Penelitian yang menggali dan memanfaatkan teori maupun metodologi berbasis lokal atau indigenous theory semakin mendapat perhatian dari para ilmuwan dunia. Teori dan metodologi lokal dinilai lebih dapat memberikan gambaran untuk melihat permasalahan yang diteliti.
Dosen University Pendidikan Sultan Idris (UPSI) Malaysia, Prof Dr Abdul Halim Ali menuturkan, selama ini hasil penelitian terkotakkan pada bingkai teori dan metode yang dibangun oleh negara-negara Barat. Hal itu, menurutnya, belum sepenuhnya dapat menunjukkan gambaran objek yang diteliti. Objek penelitian yang berada di sebuah konteks kebudayaan, dilihat dalam bingkai kebudayaan yang benar-benar berbeda dan terpisah dari budayanya.
Alhasil, hasil penelitian pun tidak menggambarkan secara riil bagaimana kondisi masyarakat dalam konteks budayanya sendiri. Untuk itu, penelitian perlu didekati dengan pengetahuan lokal dan dengan cara pandang masyarakat itu sendiri. “Saya melihat di Malaysia dan Indonesia sudah mulai banyak dilakukan,” ujarnya ketika memberikan paparan dalam International Conference on Local Wisdom (Incolwis) hari kedua, Kamis (25/11/2021). Hadir pula pembicara lain, Dr Taeyoung Cho dari Korean Institute of Southeast Asian Studies.
Pada Incolwis hari pertama, hadir pembicara Prof Dr George Quinn dari Australian National University dan Prof Dr Mikihiro Moriyama dari Nanzan University Jepang. Incolwis yang merupakan agenda rutin Ikatan Dosen Budaya Daerah Indonesia (Ikadbudi) dan Asosiasi Pendidikan Bahasa, Sastra, dan Budaya Daerah (Adisabda) ini dibuka oleh Rektor Unnes Prof Dr Fathur Rokhman dan Ketua Ikadbudi Prof Dr Sutrisna Wibawa.

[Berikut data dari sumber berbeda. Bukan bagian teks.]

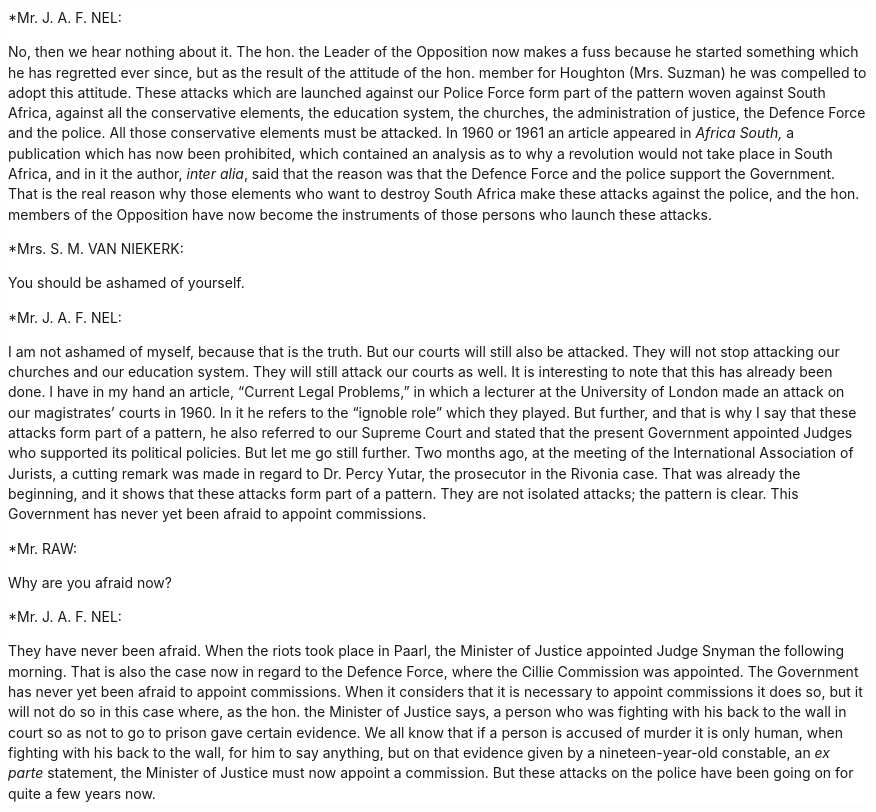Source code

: <from>*Mr. <person refersTo="hansard_za">J. A. F. NEL</person>:</from>

<p>No, then we hear nothing about it. The hon. the Leader of the Opposition now makes a fuss because he started something which he has regretted ever since, but as the result of the attitude of the hon. member for Houghton (Mrs. Suzman) he was compelled to adopt this attitude. These attacks which are launched against our Police Force form part of the pattern woven against South Africa, against all the conservative elements, the education system, the churches, the administration of justice, the Defence Force and the police. All those conservative elements must be attacked. In 1960 or 1961 an article appeared in <i>Africa South,</i> a publication which has now been prohibited, which contained an analysis as to why a revolution would not take place in South Africa, and in it the author, <i>inter alia</i>, said that the reason was that the Defence Force and the police support the Government. That is the real reason why those elements who want to destroy South Africa make these attacks against the police, and the hon. members of the Opposition have now become the instruments of those persons who launch these attacks.</p>

</speech>

<speech by="#van_niekerk">

<from>*Mrs. <person refersTo="hansard_za">S. M. VAN NIEKERK</person>:</from>

<p>You should be ashamed of yourself.</p>

</speech>

<speech by="#nel">

<from>*Mr. <person refersTo="hansard_za">J. A. F. NEL</person>:</from>

<p>I am not ashamed of myself, because that is the truth. But our courts will still also be attacked. They will not stop attacking our churches and our education system. They will still attack our courts as well. It is interesting to note that this has already been done. I have in my hand an article, &#x201C;Current Legal Problems,&#x201D; in which a lecturer at the University of London made an attack on our magistrates&#x2019; courts in 1960. In it he refers to the &#x201C;ignoble role&#x201D; which they played. But further, and that is why I say that these attacks form part of a pattern, he also referred to our Supreme Court and stated that the present Government appointed Judges who supported its political policies. But let me go still further. Two months ago, at the meeting of the International Association of Jurists, a cutting remark was made in regard to Dr. Percy Yutar, the prosecutor in the Rivonia case. That was already the beginning, and it shows that these attacks form part of a pattern. They are not isolated attacks; the pattern is clear. This Government has never yet been afraid to appoint commissions.</p>

</speech>

<speech by="#raw">

<from>*Mr. <person refersTo="hansard_za">RAW</person>:</from>

<p>Why are you afraid now&#x003F;</p>

</speech>

<speech by="#nel">

<from><span class="col_4879-4880" refersTo="page_1132"/>*Mr. <person refersTo="hansard_za">J. A. F. NEL</person>:</from>

<p>They have never been afraid. When the riots took place in Paarl, the Minister of Justice appointed Judge Snyman the following morning. That is also the case now in regard to the Defence Force, where the Cillie Commission was appointed. The Government has never yet been afraid to appoint commissions. When it considers that it is necessary to appoint commissions it does so, but it will not do so in this case where, as the hon. the Minister of Justice says, a person who was fighting with his back to the wall in court so as not to go to prison gave certain evidence. We all know that if a person is accused of murder it is only human, when fighting with his back to the wall, for him to say anything, but on that evidence given by a nineteen-year-old constable, an <i>ex parte</i> statement, the Minister of Justice must now appoint a commission. But these attacks on the police have been going on for quite a few years now.</p>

Menurut Abdul Halim Ali, dominasi teori dari negara Barat tak lepas dari bingkai kolonialisme. Dalam prinsip tersebut, kolonialisme secara halus disebarkan bukan lagi melalui paksaan dan penguasaan wilayah, tapi melalui ideologi dan pendidikan, termasuk klaim universalitas teori dalam penelitian yang kemudian digunakan oleh negara-negara terjajah. Namun, ketika diaplikasikan ke dalam kebudayaan tertentu, teori itu tidak jarang menjadi penghambat dalam melihat realitas objek penelitian.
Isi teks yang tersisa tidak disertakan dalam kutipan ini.